> **Excerpts from annotation records**

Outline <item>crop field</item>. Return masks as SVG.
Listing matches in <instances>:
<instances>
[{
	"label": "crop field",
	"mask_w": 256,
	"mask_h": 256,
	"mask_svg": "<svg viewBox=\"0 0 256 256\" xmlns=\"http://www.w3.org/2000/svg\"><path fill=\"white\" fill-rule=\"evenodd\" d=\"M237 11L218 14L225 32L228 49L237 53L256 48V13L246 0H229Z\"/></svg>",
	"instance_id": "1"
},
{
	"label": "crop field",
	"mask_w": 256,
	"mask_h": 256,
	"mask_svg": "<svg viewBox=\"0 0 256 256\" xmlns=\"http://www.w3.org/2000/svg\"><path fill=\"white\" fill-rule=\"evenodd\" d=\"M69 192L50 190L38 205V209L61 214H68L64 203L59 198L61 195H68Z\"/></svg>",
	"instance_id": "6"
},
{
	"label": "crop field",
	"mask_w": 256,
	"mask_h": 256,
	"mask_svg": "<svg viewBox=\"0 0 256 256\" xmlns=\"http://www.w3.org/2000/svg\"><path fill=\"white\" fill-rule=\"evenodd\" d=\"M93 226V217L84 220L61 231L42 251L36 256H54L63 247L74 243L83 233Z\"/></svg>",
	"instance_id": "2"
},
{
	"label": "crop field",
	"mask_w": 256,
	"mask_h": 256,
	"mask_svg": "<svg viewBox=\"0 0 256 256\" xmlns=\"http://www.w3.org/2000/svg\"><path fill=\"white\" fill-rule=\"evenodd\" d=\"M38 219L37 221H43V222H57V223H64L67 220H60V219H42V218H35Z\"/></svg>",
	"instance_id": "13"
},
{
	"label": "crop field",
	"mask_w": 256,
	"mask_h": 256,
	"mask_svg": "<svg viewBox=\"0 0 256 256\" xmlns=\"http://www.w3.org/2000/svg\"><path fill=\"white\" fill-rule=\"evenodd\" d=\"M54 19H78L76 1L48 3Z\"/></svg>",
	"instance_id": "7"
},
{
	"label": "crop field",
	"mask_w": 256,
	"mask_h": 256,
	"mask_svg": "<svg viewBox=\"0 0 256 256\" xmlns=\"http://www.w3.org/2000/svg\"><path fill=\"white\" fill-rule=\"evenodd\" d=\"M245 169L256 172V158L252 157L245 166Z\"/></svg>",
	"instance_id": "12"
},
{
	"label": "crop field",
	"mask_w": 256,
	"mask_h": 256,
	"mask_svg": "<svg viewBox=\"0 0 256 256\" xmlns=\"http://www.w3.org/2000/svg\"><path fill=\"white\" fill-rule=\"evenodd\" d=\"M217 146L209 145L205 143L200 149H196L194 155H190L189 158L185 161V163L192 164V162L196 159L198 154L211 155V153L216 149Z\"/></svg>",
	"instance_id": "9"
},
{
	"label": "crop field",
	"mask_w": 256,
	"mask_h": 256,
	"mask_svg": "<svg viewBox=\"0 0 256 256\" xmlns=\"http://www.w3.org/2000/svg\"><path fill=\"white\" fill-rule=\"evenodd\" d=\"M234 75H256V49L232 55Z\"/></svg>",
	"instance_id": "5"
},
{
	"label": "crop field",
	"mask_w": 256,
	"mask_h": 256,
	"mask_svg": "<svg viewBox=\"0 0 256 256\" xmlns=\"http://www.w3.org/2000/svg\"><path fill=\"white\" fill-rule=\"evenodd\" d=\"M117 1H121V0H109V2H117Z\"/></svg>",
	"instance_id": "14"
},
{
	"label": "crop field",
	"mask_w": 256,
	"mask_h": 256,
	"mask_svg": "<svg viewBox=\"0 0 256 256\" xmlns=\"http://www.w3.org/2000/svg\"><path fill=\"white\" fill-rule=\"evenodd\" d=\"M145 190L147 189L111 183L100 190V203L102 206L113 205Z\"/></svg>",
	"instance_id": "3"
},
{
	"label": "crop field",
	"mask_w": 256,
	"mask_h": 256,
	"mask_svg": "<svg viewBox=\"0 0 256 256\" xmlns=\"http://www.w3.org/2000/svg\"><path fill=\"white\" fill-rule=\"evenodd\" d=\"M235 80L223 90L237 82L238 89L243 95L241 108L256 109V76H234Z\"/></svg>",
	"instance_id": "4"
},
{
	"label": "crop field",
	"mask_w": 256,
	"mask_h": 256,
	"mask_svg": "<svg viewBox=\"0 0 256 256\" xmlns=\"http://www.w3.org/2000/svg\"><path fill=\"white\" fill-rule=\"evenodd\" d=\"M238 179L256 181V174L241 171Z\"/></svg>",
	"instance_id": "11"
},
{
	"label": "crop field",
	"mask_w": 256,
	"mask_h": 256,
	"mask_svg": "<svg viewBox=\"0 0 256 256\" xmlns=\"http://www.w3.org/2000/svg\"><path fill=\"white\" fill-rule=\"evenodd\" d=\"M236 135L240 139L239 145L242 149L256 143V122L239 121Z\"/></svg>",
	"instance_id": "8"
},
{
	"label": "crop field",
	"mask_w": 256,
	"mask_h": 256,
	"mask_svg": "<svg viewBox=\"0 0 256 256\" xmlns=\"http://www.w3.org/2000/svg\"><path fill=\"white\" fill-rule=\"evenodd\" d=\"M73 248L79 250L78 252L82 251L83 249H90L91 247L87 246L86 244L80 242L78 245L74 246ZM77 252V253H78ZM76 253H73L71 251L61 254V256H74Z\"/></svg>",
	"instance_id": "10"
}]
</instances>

> **Exercise**
From the listing above, pick out each line containing the string "instances" and copy those lines in full.

> **Response to this exercise**
Listing matches in <instances>:
<instances>
</instances>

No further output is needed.